GR released 9M15 unaudited results. Revenue decreased 8.3% y/y due to weak performance in freight traffic and freight car rental in 3Q15. Operating expenses, which are mostly GEL-denominated, shrank 18.8% y/y and resulted in a 4.4% y/y increase in adjusted EBITDA to US$ 111.7mn. Substantial weakening of GEL against US$ in 9M15 led to a significant, albeit non-cash, FX loss and pushed the bottom line into negative territory. We expect end-FY15 net debt-to-adjusted EBITDA at 2.5x, leaving comfortable headroom up to the Eurobond covenant of 3.5x.

9M15 revenue decreased 8.3% y/y to US$ 194.5mn, mainly due to a 3.2% y/y decrease in freight traffic revenue to US$ 178.9mn and a 53.2% y/y drop in freight car rental revenue to US$ 7.8mn. 9M15 cargo breakdown will be provided in the Management Discussion & Analysis due in December, at which time we will provide a detailed analysis. 9M15 passenger traffic revenue dropped 35.0% y/y to US$ 5.7mn, but its share in total revenue is immaterial.

9M15 operating expenses, mostly GEL-denominated, decreased 18.8% y/y to US$ 127.6mn (US$ 157.2mn in 9M14). Electricity and materials expense posted the largest drop (26.8% y/y), thanks to operational improvements and a lower utilization rate of rail fleet.

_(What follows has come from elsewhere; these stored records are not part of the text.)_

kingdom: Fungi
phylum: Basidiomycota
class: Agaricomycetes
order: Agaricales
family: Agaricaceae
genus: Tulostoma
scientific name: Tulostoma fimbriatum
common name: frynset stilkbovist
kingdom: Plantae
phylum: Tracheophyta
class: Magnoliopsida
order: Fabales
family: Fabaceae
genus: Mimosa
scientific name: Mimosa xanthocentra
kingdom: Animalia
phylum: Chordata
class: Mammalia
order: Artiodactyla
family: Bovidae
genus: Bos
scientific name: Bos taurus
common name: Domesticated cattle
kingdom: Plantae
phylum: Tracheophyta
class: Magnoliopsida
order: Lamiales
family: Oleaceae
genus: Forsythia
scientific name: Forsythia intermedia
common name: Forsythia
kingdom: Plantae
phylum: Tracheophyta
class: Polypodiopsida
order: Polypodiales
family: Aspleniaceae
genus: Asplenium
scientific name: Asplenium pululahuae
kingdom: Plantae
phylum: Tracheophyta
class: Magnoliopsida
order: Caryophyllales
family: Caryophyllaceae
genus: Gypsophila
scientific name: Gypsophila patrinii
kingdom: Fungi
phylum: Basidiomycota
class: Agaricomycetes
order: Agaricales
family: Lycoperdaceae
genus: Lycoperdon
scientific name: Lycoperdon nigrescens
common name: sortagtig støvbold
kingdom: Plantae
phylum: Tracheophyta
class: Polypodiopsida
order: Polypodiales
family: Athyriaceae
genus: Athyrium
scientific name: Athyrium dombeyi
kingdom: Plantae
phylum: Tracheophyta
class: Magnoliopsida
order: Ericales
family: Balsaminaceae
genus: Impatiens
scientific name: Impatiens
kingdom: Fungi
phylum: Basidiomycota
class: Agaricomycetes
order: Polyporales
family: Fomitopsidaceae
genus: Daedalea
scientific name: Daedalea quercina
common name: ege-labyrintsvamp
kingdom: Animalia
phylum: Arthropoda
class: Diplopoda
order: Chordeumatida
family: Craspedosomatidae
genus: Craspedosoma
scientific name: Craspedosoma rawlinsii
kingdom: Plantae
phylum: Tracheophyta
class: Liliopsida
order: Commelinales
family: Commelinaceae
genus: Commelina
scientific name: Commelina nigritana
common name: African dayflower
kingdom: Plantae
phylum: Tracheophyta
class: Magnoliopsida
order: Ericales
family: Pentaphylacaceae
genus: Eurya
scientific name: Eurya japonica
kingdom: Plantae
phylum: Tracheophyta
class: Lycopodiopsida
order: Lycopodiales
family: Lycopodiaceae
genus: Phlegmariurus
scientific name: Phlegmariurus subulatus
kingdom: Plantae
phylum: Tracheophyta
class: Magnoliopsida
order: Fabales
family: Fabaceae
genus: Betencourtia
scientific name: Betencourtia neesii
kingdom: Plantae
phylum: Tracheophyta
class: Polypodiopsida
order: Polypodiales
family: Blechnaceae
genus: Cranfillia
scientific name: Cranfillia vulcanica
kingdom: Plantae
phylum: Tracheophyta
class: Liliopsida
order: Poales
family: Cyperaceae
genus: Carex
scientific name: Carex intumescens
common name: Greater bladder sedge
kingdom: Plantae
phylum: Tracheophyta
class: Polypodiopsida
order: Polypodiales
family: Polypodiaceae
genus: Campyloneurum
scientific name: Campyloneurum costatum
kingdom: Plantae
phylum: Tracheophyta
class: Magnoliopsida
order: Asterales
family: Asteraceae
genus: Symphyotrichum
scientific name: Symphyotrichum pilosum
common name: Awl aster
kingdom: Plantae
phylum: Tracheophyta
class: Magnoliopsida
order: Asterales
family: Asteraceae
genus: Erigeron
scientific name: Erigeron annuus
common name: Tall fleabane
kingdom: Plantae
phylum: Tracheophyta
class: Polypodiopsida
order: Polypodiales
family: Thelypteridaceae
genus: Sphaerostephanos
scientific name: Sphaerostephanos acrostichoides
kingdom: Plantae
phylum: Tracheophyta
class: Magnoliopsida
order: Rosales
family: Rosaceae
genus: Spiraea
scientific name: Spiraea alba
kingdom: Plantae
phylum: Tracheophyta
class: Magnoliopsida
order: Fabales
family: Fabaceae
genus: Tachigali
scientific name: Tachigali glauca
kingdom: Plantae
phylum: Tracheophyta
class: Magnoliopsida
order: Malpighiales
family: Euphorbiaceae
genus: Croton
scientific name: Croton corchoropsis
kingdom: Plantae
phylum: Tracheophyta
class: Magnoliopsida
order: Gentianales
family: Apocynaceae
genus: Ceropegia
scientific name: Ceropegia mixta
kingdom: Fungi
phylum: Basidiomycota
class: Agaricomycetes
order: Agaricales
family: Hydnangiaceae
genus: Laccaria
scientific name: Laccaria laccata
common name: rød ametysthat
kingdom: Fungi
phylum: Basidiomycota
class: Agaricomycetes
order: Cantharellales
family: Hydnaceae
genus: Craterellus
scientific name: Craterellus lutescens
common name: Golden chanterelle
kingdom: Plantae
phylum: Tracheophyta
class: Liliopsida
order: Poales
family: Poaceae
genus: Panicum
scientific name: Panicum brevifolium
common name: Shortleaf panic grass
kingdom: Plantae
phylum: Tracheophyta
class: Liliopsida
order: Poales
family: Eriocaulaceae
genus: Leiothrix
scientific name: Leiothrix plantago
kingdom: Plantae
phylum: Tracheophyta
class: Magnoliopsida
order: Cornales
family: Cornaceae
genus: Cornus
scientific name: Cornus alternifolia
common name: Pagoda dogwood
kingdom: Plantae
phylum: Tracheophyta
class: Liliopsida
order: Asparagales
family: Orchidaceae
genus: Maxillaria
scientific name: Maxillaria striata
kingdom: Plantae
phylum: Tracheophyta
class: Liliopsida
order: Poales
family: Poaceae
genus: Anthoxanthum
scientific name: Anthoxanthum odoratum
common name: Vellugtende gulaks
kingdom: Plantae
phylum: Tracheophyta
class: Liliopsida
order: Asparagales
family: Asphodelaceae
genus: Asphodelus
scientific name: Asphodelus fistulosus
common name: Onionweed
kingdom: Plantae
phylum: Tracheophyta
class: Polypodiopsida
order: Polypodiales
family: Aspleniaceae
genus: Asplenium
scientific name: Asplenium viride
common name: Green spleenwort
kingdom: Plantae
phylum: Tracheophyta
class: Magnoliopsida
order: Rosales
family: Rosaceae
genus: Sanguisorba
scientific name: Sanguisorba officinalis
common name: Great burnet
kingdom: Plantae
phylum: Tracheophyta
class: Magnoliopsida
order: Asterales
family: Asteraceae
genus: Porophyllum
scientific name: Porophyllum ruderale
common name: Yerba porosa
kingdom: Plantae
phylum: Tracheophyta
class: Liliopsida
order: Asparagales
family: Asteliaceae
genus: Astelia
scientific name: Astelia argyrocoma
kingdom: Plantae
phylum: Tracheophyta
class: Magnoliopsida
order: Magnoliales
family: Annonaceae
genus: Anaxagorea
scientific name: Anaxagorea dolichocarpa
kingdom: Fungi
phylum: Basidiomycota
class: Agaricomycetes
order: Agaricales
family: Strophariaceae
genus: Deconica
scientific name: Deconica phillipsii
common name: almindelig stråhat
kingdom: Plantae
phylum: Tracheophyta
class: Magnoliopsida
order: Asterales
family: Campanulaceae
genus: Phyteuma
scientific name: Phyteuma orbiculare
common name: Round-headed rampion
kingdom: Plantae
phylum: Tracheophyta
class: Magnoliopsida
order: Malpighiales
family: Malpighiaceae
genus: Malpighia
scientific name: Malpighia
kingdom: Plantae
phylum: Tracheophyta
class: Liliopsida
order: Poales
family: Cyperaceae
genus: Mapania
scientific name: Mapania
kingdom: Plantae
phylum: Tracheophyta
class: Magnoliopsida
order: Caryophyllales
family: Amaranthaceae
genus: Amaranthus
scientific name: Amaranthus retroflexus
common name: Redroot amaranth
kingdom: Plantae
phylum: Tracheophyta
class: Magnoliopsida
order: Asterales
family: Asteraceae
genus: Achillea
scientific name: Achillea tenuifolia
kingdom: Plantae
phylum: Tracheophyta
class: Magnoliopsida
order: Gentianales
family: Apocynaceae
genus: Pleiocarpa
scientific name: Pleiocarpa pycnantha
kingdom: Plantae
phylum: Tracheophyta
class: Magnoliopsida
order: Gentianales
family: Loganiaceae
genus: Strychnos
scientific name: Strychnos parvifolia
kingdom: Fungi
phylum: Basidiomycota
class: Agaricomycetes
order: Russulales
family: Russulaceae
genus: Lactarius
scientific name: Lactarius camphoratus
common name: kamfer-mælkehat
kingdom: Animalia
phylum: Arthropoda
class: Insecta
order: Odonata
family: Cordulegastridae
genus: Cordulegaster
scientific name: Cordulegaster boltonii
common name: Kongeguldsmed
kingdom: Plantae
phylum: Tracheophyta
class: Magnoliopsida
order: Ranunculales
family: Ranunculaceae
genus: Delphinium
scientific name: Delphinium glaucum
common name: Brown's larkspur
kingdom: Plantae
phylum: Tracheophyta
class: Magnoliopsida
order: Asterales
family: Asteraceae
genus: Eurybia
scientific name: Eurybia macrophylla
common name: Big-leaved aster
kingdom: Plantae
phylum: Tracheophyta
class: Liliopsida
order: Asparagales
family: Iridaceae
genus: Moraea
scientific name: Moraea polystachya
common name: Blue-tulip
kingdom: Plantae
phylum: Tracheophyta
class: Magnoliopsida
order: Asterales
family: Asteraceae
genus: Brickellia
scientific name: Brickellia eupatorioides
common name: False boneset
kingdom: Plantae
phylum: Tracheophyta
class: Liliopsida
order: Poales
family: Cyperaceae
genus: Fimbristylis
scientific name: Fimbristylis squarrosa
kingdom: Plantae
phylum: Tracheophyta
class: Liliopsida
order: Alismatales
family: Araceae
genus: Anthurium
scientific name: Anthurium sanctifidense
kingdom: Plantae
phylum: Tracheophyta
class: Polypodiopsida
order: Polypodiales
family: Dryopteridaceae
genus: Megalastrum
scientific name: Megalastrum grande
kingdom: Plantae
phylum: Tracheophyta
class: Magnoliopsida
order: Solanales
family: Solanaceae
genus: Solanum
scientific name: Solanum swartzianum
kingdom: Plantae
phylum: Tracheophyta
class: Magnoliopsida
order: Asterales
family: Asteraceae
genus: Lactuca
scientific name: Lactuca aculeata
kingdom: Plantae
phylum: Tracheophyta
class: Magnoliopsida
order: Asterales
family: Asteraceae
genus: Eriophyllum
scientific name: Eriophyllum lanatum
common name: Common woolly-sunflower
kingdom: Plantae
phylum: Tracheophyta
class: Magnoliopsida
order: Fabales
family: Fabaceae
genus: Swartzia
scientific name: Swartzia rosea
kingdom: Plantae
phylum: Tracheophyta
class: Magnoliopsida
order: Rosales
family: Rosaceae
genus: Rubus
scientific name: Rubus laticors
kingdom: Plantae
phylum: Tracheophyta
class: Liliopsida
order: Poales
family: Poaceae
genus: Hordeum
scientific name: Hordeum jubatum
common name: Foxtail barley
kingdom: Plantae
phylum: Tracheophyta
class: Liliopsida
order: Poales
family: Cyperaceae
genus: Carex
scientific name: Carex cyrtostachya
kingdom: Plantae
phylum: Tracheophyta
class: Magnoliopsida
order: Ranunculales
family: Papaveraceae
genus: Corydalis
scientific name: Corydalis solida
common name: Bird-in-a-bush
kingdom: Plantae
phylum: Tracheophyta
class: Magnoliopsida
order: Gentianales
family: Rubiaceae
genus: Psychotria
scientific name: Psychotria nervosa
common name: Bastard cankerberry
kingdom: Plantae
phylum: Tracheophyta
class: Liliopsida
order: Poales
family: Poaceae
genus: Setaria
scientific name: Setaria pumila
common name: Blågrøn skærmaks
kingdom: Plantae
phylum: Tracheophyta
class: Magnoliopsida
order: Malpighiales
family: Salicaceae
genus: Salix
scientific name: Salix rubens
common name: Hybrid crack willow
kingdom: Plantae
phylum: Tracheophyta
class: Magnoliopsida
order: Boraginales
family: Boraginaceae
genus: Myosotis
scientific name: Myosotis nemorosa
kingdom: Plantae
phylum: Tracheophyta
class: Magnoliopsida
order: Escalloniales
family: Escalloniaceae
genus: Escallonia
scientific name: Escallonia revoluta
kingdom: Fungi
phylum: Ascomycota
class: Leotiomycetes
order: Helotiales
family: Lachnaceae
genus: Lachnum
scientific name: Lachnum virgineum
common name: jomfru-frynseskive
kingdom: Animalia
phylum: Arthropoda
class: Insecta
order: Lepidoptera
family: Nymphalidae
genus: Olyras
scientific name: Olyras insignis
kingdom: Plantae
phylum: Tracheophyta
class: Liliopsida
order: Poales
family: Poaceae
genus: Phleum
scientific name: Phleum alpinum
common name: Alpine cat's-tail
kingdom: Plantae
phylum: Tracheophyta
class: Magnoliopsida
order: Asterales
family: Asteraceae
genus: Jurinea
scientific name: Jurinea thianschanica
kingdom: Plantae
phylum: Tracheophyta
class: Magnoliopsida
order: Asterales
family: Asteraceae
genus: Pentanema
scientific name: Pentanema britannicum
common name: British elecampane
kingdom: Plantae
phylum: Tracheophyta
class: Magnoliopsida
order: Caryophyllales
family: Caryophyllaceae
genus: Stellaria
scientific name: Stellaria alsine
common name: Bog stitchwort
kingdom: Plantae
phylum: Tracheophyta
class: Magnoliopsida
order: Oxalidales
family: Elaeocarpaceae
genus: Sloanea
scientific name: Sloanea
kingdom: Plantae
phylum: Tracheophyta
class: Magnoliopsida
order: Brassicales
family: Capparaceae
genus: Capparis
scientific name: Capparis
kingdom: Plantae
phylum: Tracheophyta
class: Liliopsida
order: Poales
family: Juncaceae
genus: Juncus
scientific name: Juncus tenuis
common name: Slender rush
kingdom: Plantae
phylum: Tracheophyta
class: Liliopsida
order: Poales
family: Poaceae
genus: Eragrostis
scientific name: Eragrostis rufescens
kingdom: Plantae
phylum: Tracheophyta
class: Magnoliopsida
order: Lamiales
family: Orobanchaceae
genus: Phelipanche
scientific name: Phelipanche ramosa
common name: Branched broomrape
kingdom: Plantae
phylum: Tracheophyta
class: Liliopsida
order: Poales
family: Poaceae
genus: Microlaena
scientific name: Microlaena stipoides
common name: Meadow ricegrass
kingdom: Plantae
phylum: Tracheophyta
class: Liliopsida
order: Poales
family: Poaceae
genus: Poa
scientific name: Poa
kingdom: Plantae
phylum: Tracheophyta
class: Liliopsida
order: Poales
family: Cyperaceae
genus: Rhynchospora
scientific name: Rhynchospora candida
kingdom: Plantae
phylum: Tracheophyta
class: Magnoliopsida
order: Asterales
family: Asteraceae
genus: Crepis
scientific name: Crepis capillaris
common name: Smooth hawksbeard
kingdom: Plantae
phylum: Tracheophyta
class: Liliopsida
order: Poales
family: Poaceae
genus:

9M15 adjusted EBITDA increased 4.4% y/y and accounted for US$ 111.7mn (US$ 106.9mn in 9M14). EBIT grew 18.9% y/y to US$ 75.6mn (US$ 63.6mn in 9M14). Significant GEL depreciation in 9M15 led to a considerable FX loss (due to the revaluation of the Eurobond). The FX loss (accounted for as a finance cost) pushed net income into negative territory. However, the FX loss is an unrealized non-cash charge and not a cause for concern.